Step-by-step solution

(a) 1.5x10-2 M KBr Solution

First, find the moles of KBr needed using the concentration and volume of the solution: Moles of KBr = Molarity * Volume = \(1.5 \times 10^{-2} M \times 0.75 L \) = 0.01125 mol Next, convert the moles to mass using the molar mass of KBr (39.10 g/mol for K and 79.90 g/mol for Br): Mass of KBr = Moles of KBr * Molar Mass = 0.01125 mol * (39.10 g/mol + 79.90 g/mol) = 1.33625 g Dissolve 1.33625 g of solid KBr in enough water to make a 0.75 L solution.

(b) 0.180 m KBr Solution

First, find the moles of KBr needed using the molality and mass of the solution: Moles of KBr = molality * mass of the solution = \(0.180 \frac{mol}{kg} \times 0.125 kg\) = 0.0225 mol Next, convert the moles to mass using the molar mass of KBr: Mass of KBr = Moles of KBr * Molar Mass = 0.0225 mol * (39.10 g/mol + 79.90 g/mol) = 2.68125 g Now, calculate the mass of water required: Mass of water = Mass of solution - Mass of KBr = 125 g - 2.68125 g = 122.31875 g Dissolve 2.68125 g of solid KBr in 122.31875 g of water to make a 0.180 m KBr aqueous solution of 125 g.

(c) 12.0% KBr Solution

First, find the total mass of the solution using the volume and density: Mass of solution = Volume * Density = 1.85 L * 1.10 g/mL * \( \frac{1000 mL}{1 L} \) = 2035 g Next, calculate the mass of KBr and water required using mass percentages: Mass of KBr = mass percent * mass of the solution = 0.12 * 2035 g = 244.2 g Mass of water = Mass of solution - Mass of KBr = 2035 g - 244.2 g = 1790.8 g Dissolve 244.2 g of solid KBr in 1790.8 g of water to make 1.85 L of a 12.0% by mass KBr solution.

(d) 0.150 M KBr Solution

First, use stoichiometry to calculate the moles of KBr required to precipitate 16.0 g of AgBr: 1 mol AgBr = 1 mol KBr (1:1 stoichiometry) Moles of KBr = moles of AgBr = \( \frac{16.0 g}{107.87 g/mol + 79.90 g/mol} \) = 0.10161 mol Next, find the volume of the solution needed using the molarity: Volume of solution = moles of KBr / M = \( \frac{0.10161 mol}{0.150 M} \) = 0.6774 L Dissolve the calculated moles (0.10161 mol) of KBr in enough water to make a 0.6774 L of a 0.150 M KBr solution. This solution contains enough KBr to precipitate 16.0 g of AgBr from a solution containing 0.480 mol of AgNO3.

Key concepts

molarity

Molarity is one of the most common ways to express the concentration of a solution. It represents the number of moles of solute (the substance being dissolved) per liter of solution. This unit is often denoted by the symbol \( M \) and is used widely in chemistry to calculate how much solute is present in a given volume of solvent.
To calculate molarity, you can use the formula:

• \( \text{Molarity} = \frac{\text{moles of solute}}{\text{liters of solution}} \)

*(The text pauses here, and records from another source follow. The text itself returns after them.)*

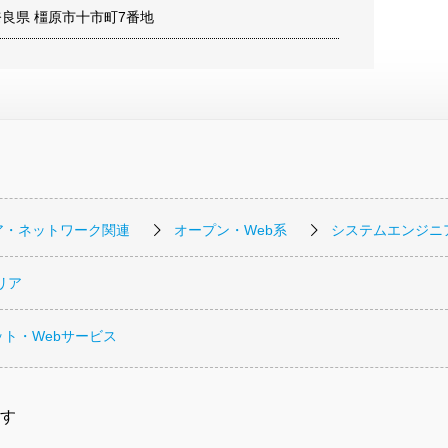
8 奈良県 橿原市十市町7番地
ア・ネットワーク関連
オープン・Web系
システムエンジニ
リア
ト・Webサービス
す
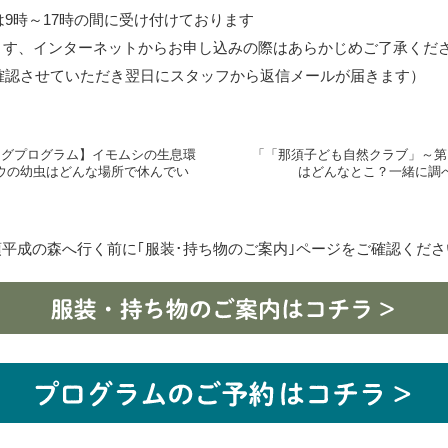
9時～17時の間に受け付けております
ます、インターネットからお申し込みの際はあらかじめご了承くだ
確認させていただき翌日にスタッフから返信メールが届きます）
ングプログラム】イモムシの生息環
「「那須子ども自然クラブ」～第
ウの幼虫はどんな場所で休んでい
はどんなとこ？一緒に調
須平成の森へ行く前に｢服装･持ち物のご案内｣
ページをご確認くださ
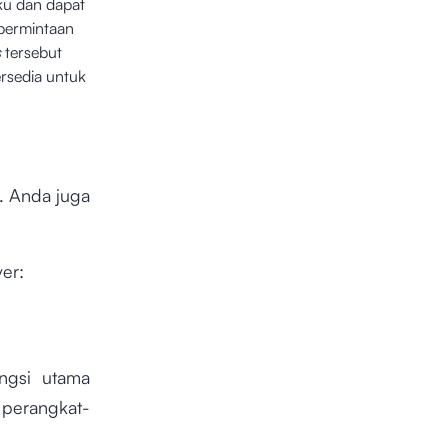
ku dan dapat
 permintaan
s
tersebut
rsedia untuk
. Anda juga
.
er:
ngsi utama
perangkat-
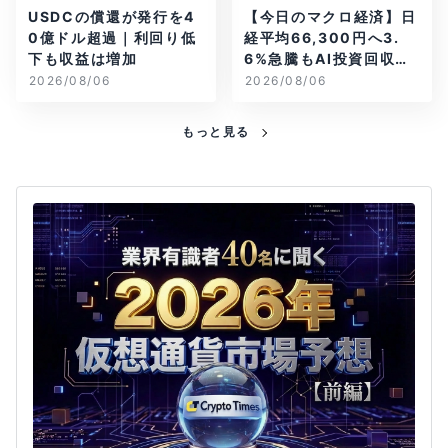
USDCの償還が発行を4
【今日のマクロ経済】日
0億ドル超過｜利回り低
経平均66,300円へ3.
下も収益は増加
6%急騰もAI投資回収懸
念が再燃
2026/08/06
2026/08/06
もっと見る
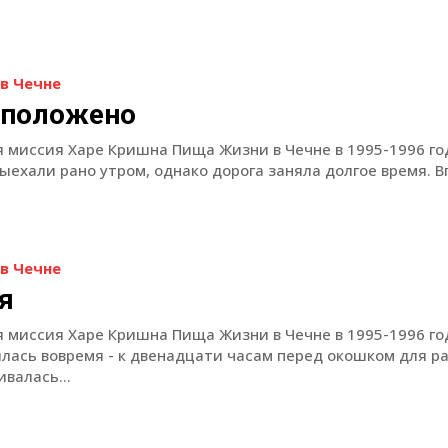
в Чечне
 положено
 миссия Харе Кришна Пища Жизни в Чечне в 1995-1996 го
ыехали рано утром, однако дорога заняла долгое время. В
в Чечне
я
 миссия Харе Кришна Пища Жизни в Чечне в 1995-1996 г
ась вовремя - к двенадцати часам перед окошком для р
валась...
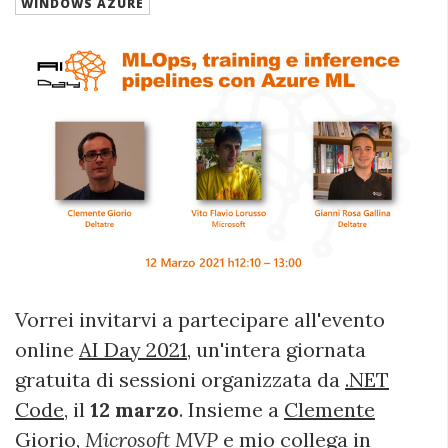
WINDOWS AZURE
Vorrei invitarvi a partecipare all'evento
online
AI Day 2021
, un'intera giornata
gratuita di sessioni organizzata da
.NET
Code
, il
12 marzo
. Insieme a
Clemente
Giorio
,
Microsoft MVP
e mio collega in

For example, if you have a solution with 0.01125 moles of KBr in 0.75 liters of water, the molarity of this KBr solution would be \( 1.5 \times 10^{-2} M \).
This calculation is useful in determining the precise concentration of a solution, which is vital in various chemical reactions and processes.

molality

Molality is another way to express the concentration of a solution, focusing on the number of moles of solute per kilogram of solvent rather than per liter of solution. It is denoted by the symbol \( m \), and it provides a concentration measure that is temperature-independent because it depends on the mass rather than the volume.
To find molality, we use the formula:

• \( \text{Molality} = \frac{\text{moles of solute}}{\text{kilograms of solvent}} \)

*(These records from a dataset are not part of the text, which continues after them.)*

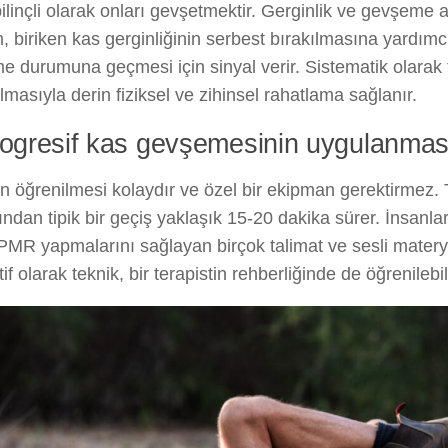
ilinçli olarak onları gevşetmektir. Gerginlik ve gevşeme 
, biriken kas gerginliğinin serbest bırakılmasına yardımc
e durumuna geçmesi için sinyal verir. Sistematik olara
rılmasıyla derin fiziksel ve zihinsel rahatlama sağlanır.
rogresif kas gevşemesinin uygulanmas
in öğrenilmesi kolaydır ve özel bir ekipman gerektirmez
ından tipik bir geçiş yaklaşık 15-20 dakika sürer. İnsanl
PMR yapmalarını sağlayan birçok talimat ve sesli matery
if olarak teknik, bir terapistin rehberliğinde de öğrenilebili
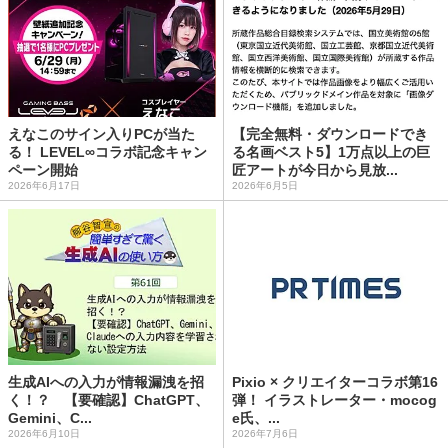
えなこのサイン入りPCが当た
【完全無料・ダウンロードでき
る！ LEVEL∞コラボ記念キャン
る名画ベスト5】1万点以上の巨
ペーン開始
匠アートが今日から見放...
2026年6月17日
2026年6月5日
生成AIへの入力が情報漏洩を招
Pixio × クリエイターコラボ第16
く！？ 【要確認】ChatGPT、
弾！ イラストレーター・mocog
Gemini、C...
e氏、...
2026年6月10日
2026年7月6日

For instance, if you dissolve 0.0225 moles of KBr in 0.1223 kg (or 122.3 grams) of water, the molality would be \( 0.180 \, \text{m} \). In this calculation, we ensure that our solution is exactly made using the specified mass of the solvent, providing a consistent concentration despite environmental changes.

stoichiometry

Stoichiometry is a critical concept in chemistry that involves using relationships from balanced chemical equations to determine the relative amounts of reactants and products in a chemical reaction. Essentially, it allows chemists to predict the result of reactions by knowing the quantities of involved substances.
For example, in precipitation reactions where an exact 1:1 molar ratio exists between KBr and AgBr, we can use stoichiometry to calculate the precise amount of KBr needed to precipitate a specific amount of AgBr from a solution.

• In our case, we find the moles of AgBr by dividing its mass by its molar mass, then use the 1:1 mole ratio to find the moles of KBr required.

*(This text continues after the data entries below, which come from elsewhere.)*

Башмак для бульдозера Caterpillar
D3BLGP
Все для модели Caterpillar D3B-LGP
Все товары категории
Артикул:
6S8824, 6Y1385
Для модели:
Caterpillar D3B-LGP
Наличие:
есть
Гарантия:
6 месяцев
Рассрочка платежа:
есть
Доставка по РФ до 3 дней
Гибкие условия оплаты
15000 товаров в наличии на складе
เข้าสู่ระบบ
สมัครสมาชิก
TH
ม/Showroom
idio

This calculation helps determine how much of a reactant is necessary to fully react with another, ensuring no excess unreacted substances remain.

mass percent

Mass percent (or weight percent) expresses the concentration of a component in a mixture or solution, calculated as the ratio of the mass of the solute to the total mass of the solution, multiplied by 100.
The formula to determine the mass percent is:

• \( \text{Mass percent} = \left( \frac{\text{mass of solute}}{\text{mass of solution}} \right) \times 100 \)

For example, if we have a solution where 244.2 grams of KBr is dissolved in a total mass of 2035 grams of solution, the mass percent of KBr is 12%.
This representation is often used to describe solutions in industrial, laboratory, and commercial contexts, providing an easy understanding of solution composition based on weight distribution.

precipitation reactions

Precipitation reactions involve the formation of a solid, known as a precipitate, when two solutions react together. It occurs when an insoluble compound forms as a product of a chemical reaction.
In our provided case, when a solution of KBr is mixed with AgNO₃, silver bromide (AgBr) precipitates out of the solution.

• Using stoichiometry, if we know the amount of AgNO₃ present, we can predict the amount of KBr needed to precipitate a given mass of AgBr.

These reactions are essential in analytical chemistry and can be used to isolate or remove certain ions from solutions. The process highlights the importance of solubility rules in predicting the occurrence of solid formation from ionic solutions.